Marks & Spencer’s boss says he hopes for a “growth tale” in the years to come after the retailer, which has been revitalised, won more than 1 million new customers to boost its profits by 41%.
Stuart Machin, chief executive of M&S, stated that it was the “beginnings of a brand new M&S”. He added that there was “wind under our sails” and “confidence in our plan” because the pre-tax profit rose to £672.5m for the year ending 30 March.
The sales rose by 9.4%, to £13bn. This was due to an increase of 11.3% in grocery sales. The rise was not due to inflation alone, as the group spent £60m on keeping prices low.
Machin, the CEO of Machin, said that his retailer, with 240 full-line shops and 325 food outlets in its network, had won over “a broad church” of new clients. The retailer’s lingerie sales are at an all-time high, with a market share of 38%.
The shares of the group jumped nearly 6% in Wednesday’s morning trading after it announced it was paying its first dividend to shareholders since 2019. Machin stated that M&S is in “the greatest financial health in decades”, with reduced debts.
He stated that the company aims to save £100m by 2028 by improving efficiency, such as by working with fewer suppliers of clothing and by reorganizing the delivery process so there is less work behind the scenes.
After spending £180m on cost-cutting measures, the company saw a dramatic increase in profits. This included keeping staff numbers constant in stores despite increased sales and lowering delivery costs to stores following the acquisition of its distribution partner Gist. The company has also stopped selling furniture that needs two people to deliver.
M&S announced that it would be enhancing its five-year cost-cutting plan to £500m (£425m) by 2028. The company said this was achieved by reducing “structural costs and other efficiencies”. This, the company explained, relates to better deliveries which will free up employees to spend more time with customers. The company expects that other cost inflation will be largely offset by lower energy costs.

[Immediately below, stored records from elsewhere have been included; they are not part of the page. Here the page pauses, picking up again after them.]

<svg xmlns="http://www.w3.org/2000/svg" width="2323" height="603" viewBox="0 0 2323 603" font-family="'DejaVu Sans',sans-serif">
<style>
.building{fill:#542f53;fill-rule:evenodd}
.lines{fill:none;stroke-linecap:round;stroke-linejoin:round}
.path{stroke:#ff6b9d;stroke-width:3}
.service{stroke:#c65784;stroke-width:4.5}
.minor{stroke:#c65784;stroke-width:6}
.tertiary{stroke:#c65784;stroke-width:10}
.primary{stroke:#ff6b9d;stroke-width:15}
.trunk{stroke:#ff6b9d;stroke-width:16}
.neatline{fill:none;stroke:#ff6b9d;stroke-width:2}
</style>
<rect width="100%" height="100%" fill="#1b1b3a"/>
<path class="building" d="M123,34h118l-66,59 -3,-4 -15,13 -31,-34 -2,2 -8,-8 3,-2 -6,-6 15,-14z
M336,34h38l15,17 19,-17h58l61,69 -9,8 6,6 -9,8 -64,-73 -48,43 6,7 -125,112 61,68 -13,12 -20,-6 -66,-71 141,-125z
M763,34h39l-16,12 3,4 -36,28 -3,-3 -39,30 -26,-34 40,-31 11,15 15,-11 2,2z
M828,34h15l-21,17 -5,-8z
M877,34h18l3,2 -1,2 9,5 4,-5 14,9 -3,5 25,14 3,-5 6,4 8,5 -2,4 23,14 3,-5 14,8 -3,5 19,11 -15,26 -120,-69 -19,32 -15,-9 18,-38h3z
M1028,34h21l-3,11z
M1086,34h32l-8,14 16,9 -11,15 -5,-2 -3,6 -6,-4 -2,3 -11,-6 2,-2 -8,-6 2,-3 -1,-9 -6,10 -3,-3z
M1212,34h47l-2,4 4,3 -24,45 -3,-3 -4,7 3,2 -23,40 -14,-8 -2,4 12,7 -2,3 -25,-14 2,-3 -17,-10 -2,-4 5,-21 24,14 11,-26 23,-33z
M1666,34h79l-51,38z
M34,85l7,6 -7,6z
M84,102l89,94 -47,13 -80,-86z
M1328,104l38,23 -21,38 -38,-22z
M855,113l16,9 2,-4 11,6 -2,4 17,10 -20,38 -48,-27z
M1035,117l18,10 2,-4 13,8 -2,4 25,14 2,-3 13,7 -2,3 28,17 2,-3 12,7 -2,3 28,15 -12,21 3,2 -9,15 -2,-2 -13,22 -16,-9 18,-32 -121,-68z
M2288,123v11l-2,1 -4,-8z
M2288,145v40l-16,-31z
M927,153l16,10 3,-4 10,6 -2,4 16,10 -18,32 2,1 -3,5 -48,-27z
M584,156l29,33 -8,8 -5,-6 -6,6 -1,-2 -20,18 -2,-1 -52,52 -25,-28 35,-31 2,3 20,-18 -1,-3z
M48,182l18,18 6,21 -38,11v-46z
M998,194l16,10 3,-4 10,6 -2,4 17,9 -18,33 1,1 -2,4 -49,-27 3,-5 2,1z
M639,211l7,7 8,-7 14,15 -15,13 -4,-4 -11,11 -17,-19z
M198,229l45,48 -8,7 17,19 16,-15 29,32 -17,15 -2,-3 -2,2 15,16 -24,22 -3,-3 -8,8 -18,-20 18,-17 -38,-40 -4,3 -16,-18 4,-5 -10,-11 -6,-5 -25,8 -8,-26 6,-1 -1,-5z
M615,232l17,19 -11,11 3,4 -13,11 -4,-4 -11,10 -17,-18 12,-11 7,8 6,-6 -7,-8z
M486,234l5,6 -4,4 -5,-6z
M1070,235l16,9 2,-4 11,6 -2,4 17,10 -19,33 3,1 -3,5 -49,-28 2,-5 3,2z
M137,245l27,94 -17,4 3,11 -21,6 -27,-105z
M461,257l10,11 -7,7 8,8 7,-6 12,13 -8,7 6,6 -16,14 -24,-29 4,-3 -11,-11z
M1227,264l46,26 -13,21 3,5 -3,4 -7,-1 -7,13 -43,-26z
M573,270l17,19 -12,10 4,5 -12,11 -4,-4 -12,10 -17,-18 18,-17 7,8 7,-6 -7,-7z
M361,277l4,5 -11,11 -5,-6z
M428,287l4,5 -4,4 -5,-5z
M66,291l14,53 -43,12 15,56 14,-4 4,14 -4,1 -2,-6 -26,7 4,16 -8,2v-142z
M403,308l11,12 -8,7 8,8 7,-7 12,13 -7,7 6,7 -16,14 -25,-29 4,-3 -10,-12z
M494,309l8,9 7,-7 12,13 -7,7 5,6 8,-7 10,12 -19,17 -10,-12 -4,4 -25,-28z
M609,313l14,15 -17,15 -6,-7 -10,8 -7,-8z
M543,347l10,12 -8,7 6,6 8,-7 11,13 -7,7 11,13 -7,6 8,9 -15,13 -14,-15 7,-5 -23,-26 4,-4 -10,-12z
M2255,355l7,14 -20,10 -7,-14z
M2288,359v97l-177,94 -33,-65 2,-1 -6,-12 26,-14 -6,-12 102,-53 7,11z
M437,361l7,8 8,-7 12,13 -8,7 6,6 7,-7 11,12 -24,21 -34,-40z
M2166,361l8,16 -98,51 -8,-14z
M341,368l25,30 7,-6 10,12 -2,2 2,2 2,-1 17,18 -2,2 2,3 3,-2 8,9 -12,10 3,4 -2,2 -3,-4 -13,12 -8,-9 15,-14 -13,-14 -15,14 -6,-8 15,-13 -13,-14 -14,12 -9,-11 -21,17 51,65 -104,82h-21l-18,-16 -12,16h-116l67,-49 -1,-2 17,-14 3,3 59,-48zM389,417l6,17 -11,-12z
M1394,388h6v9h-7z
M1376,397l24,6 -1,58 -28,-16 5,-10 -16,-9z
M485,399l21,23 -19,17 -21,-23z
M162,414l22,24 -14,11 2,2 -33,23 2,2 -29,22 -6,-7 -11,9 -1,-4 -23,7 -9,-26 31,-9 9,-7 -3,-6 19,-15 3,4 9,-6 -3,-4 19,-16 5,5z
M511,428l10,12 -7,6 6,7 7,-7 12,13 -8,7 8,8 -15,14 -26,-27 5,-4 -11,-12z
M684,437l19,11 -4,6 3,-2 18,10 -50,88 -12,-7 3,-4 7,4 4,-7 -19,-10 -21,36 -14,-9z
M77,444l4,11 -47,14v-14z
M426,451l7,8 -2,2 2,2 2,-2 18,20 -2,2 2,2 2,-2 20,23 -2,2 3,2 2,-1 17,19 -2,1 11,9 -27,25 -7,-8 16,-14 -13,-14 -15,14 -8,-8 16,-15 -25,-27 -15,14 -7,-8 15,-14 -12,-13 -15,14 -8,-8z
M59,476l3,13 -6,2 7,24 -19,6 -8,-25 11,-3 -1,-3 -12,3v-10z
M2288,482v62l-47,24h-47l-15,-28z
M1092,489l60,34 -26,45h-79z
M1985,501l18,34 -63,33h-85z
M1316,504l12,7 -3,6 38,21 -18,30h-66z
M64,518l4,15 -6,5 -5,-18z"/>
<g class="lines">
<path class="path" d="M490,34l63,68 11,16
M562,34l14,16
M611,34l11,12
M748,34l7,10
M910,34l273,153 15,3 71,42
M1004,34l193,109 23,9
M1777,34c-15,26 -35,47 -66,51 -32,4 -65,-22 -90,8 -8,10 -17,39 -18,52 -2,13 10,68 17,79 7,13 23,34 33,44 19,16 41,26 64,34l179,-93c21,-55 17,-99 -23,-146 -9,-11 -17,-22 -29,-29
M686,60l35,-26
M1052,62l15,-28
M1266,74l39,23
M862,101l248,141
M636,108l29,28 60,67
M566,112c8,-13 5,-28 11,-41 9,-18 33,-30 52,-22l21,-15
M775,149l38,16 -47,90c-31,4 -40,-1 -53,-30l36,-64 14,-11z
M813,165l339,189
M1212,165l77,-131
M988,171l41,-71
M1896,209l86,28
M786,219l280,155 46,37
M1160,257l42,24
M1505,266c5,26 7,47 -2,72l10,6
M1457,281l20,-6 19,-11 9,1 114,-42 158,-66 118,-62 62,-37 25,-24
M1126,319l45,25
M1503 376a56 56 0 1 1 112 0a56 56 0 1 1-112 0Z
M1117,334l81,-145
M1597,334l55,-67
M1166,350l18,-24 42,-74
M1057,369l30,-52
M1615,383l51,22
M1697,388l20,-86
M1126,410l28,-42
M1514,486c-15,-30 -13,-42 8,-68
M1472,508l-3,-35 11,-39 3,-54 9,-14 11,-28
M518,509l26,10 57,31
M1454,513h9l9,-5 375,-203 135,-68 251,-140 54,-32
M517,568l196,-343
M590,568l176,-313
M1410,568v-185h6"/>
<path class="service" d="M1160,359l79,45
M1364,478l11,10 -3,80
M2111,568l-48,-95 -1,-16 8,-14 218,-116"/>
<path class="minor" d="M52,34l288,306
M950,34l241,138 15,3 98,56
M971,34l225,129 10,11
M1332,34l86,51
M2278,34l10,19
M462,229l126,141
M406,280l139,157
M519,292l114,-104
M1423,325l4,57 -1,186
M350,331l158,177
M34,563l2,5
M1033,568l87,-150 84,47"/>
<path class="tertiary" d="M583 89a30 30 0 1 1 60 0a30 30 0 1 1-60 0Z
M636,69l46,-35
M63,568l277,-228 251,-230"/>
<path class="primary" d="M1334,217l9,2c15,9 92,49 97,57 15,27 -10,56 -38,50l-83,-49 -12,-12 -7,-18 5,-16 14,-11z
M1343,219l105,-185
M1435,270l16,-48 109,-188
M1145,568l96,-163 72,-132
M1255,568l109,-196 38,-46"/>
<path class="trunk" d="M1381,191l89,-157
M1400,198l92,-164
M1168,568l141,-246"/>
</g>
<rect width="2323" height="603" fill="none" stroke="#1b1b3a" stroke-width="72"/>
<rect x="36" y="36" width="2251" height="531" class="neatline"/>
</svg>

Machin, in an optimistic prediction for the coming year, said that M&S has increased its market shares in clothing and household goods and is “confident” of making further progress.
The upmarket grocery store said that it has benefited from the shift to eating at home instead of in restaurants. Sales of its “dine-in” offer have increased by over 40%. Shoppers also spent 34% extra on its lowest priced Remarkable Value range.
Clothing and home sales rose 5.3%. This was boosted by a 15% increase in holiday wear, such as swimsuits. Sales of the more expensive Autograph men’s range also increased 15%. Machin stated that M&S has tried to maintain clothing prices and will do so in the coming year after sales of basic items such as denim and knitwear have increased by over 10%.
He stated that the group would not be offering special discounts to Sparks card holders , like major chains such as Tesco and Sainsbury’s , because the group “didn’t wish to enter into trickery prices”. He claimed that short-term price reductions “force you to buy things you don’t want”.
M&S has increased its loss share at Ocado Retail (its online grocery-shopping joint venture) to £37.3m from £29.5m. M&S also reiterated that they do not expect to be required to pay any final installments for their share in the company, which was originally expected to amount to PS191m.
Machin, M&S International’s CEO, said that sales at the international M&S stores fell by 1% in constant currency terms to £719m. He added that they were “resetting their priorities” for a faster pace of progress.
Clive Black is a retail analyst with M&S broker Shore Capital. He said that the retailer “materially beat market expectations”, and had raised his expectations by about 12% for the coming year.
The group will open up to four clothing and home stores and nine new food shops in the coming year. This is down from six stores last year when they also closed seven stores and relocated five others.